Early after-depolarizations and torsade de pointes: implications for the control of cardiac arrhythmias by prolonging repolarization.

Common clinical features in drug-induced torsade de pointes include hypokalemia and cycle-length prolongation just prior to initiation of the arrhythmia. In canine Purkinje fibres, drugs known to be associated with torsade de pointes, such as quinidine, sotalol or N-acetylprocainamide, consistently produce early after-depolarizations (EADs) and triggered activity at slow drive rates; for quinidine, these abnormalities are exaggerated by low extracellular potassium.
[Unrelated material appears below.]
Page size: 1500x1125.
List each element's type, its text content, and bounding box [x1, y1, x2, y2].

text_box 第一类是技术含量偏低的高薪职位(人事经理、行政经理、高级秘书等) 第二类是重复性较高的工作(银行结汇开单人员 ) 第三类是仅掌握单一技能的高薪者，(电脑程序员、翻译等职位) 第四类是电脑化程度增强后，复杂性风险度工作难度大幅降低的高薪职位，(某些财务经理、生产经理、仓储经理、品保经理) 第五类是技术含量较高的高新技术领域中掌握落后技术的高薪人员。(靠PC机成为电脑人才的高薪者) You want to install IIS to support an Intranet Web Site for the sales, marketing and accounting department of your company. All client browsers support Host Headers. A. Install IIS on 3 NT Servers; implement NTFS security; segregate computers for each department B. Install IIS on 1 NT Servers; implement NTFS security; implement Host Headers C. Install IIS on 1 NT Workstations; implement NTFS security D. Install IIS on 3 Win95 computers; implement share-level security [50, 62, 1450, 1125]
Triggered activity can be abolished in vitro in two ways. First, action-potential shortening with abolition of EADs can be accomplished by increasing stimulation rates, beta-stimulation and action-potential shortening antiarrhythmics such as lidocaine. Second, triggered activity can be suppressed, with less prominent effects on EADs, by magnesium, alpha- and/or beta-adrenergic blockade and calcium-channel blockers. The parallels between these in vitro findings and clinical torsade de pointes suggest that EADs and triggered activity play a role in the genesis of the clinical arrhythmia. Further research directed at determining the mechanisms underlying the cellular abnormalities and their propagation to the whole heart should yield information that will increase the safety of antiarrhythmic therapy.